▶ _EXPLORE THE MATERIAL_
(a) For the forum thread below about choosing a guardian animal, decide whether each statement agrees with it: (i) the first poster blames coyotes for the lost livestock, (ii) elevan thinks a llama could kill the small dog, and (iii) the first poster lives in South Central Oklahoma. Answer yes or no for each, quoting the exact words of the thread that settle it.
(b) Quote the forum thread below about choosing a guardian animal word for word, from "Many large breed" to "Central Oklahoma .".
(c) Write what comes next in the forum thread below about choosing a guardian animal, starting right after its last line.

▶ _DOCUMENT TEXT_
= Beginning of Section =

# In need of a guardian, but which one?



## GraysGardens (Oct 1, 2011)

This summer i have lost 3 sheep 1 goat and 5 chickens . There are coyotes, foxes, skunks, opossums, and snakes around our place but they aren't the problem. The problem is domesticated dogs and the irresponsible owners who let them roam free. I need a guard animal that will keep out dogs as well as the other critters if they happen to come around, but not try to kill my little dachshund. Anyone have any thoughts on what animal/dog breed would be best for this situation? I was thinking a dog would be the most competent ( and less temperamental than a donkey)  but I'm kind of scared to get one as I don't know how to train a LGD and my only big dog experience was with my husband's Great Dane that had a horrible adolescent stage and dominance issues with me and I couldn't train him, but I'm willing to learn how to train an LGD and I trained my weenie dog(very well behaved dog) but i realize there is a lot of difference between the two.

Also does anyone have any experience with sarplaninac dogs?



                                                                                          Thanx


----------



## elevan (Oct 1, 2011)

I'm gonna say an LGD is gonna be best for you.  A llama would stomp your little dog to death and a donkey might too.  A dog would be more easily trained to accept your little dog and deter any strange dogs.


----------



## Ms. Research (Oct 1, 2011)

I have to agree with Elevan regarding getting a dog.

My suggestion is start calling around for breeders of LGD.  There's a thread about LGD's on this forum.  Look at their examples. Then talk to the breeders and let them know what your issues are at your farm and that you are experienced somewhat with larger breeds.  Believe me if you can teach a Dachshund to mind, you can teach a big dog.   I had issues with my Kuvacz when he was in his teens, but it all worked out.   Though I wasn't training for LGD, there are others out there who do.  

Start googling.  People who allow their dogs to run will never change.  Only you can change the situation.  Good Luck. 


On my Livestock Adventure list in BIG letters is acquiring another Kuvacz.  My other two were Great People Protectors, can't wait to see how they are with livestock.


----------



## Ms. Research (Oct 1, 2011)

http://www.backyardherds.com/forum/viewtopic.php?id=13288

Discussion on sarplaninac dogs


http://www.backyardherds.com/forum/viewtopic.php?id=12958

Discussion on problem with domesticated dogs and getting an LGD



http://www.backyardherds.com/forum/viewtopic.php?id=11707&p=1

Thread on LGD's


----------



## ksj0225 (Oct 1, 2011)

Where are you located we might know somewhere close to you with good LGD's...


----------



## 77Herford (Oct 1, 2011)

Many large breed dogs are rather family friendly if you get them young and if they grow up with the animals with protect them with their lives.
My Shepherds didn't grow up with animals at first but they are trained guard dogs and will follow my commands.


----------



## GraysGardens (Oct 1, 2011)

I'm in South Central Oklahoma .

I did some searching and found a few breeders of GPs, Sarplaninac, Anatolian and Australian shepherds, and read up on them but I still don't know which to get, I'm just afraid I will get an LGD with little instinct or  I won't be able to train it and end up having a useless animal hanging around....................or worse having one that won't mind or roams and then i'm the bad dog owner .


----------



## 77Herford (Oct 1, 2011)

= End of Section =

▶ _COLLECTED MATERIAL_
= Beginning of Section =

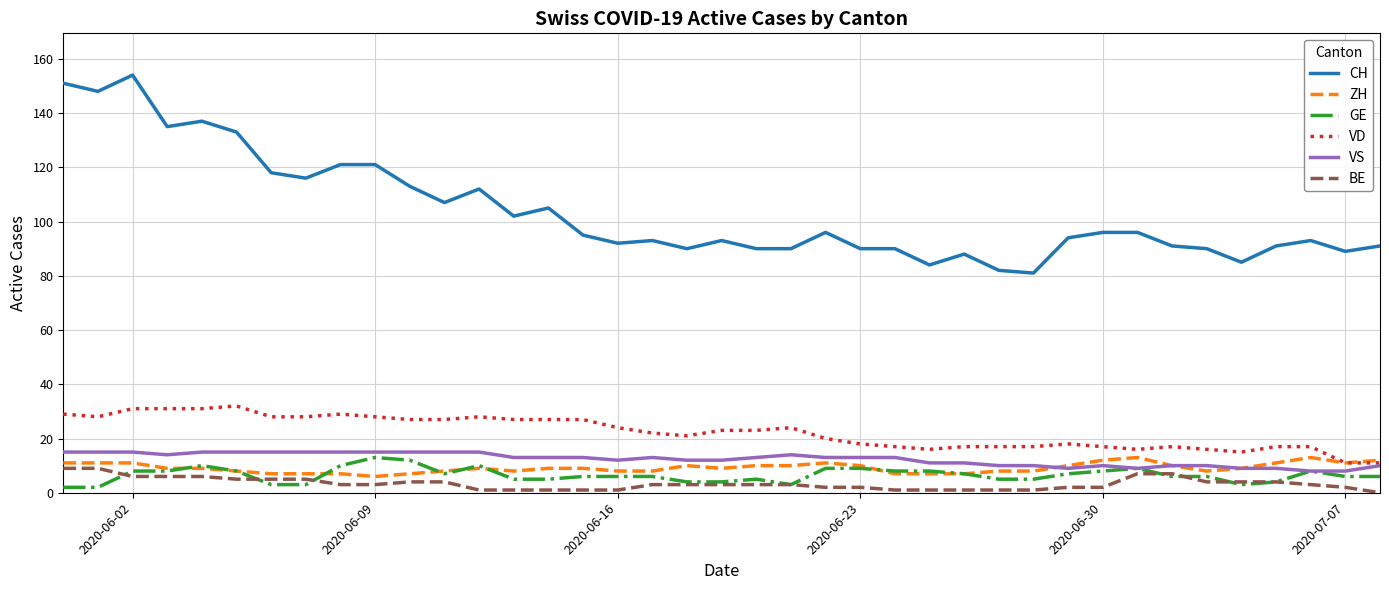

What is the lowest value of the VD series?

11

= End of Section =

▶ _RESPONSES FOR EACH TASK_
(a)
(i) No: "There are coyotes, foxes, skunks, opossums, and snakes around our place but they aren't the problem. The problem is domesticated dogs and the irresponsible owners who let them roam free."
(ii) Yes: "A llama would stomp your little dog to death"
(iii) Yes: "I'm in South Central Oklahoma"

(b)
Many large breed dogs are rather family friendly if you get them young and if they grow up with the animals with protect them with their lives.
My Shepherds didn't grow up with animals at first but they are trained guard dogs and will follow my commands.


----------



## GraysGardens (Oct 1, 2011)

I'm in South Central Oklahoma .

(c)
Well I hope your pasture is fenced, the dog would stay in the pasture with the livestock.  I will probably be getting a Livestock guardian as I just purchased a flock of sheep and we have coyotes.  Right now we have a very good llama with the flock so I might change my mind.


----------



## Roll farms (Oct 2, 2011)

We used a llama as a guardian.  But he wouldn't protect our chickens from opossum / weasel attacks and at the time the chickens were are main focus.  We got an LGD puppy and the llama tried to kill it....repeatedly.  He would NOT accept that dog.  So we rehomed the llama, kept the dog (and got more) and haven't lost anything to idiot neighbor's dogs / yotes / varmints in years.

A pup won't do much for you, you need a guardian NOW, not a puppy.  Plus, puppies require nearly 2 yrs to get all of their 'play' out of their systems.

Try to buy an established LGD.  A lot of folks are selling out of goats (feed / hay prices going up, drought, etc.) and have LGD they no longer need.
If you have to get a young one, try to get one that's around 6 mos. old (then they will be big enough to start 'working', at least).

If you get an LGD from a working farm / ranch, your odds of getting one who will guard increase tremendously.  I've seen / spoken to a LOT of working LGD breeders and only know of one who wanted to be a pet, not an employee.   An animal raised in the house / bonded to humans is less likely to make a model guardian.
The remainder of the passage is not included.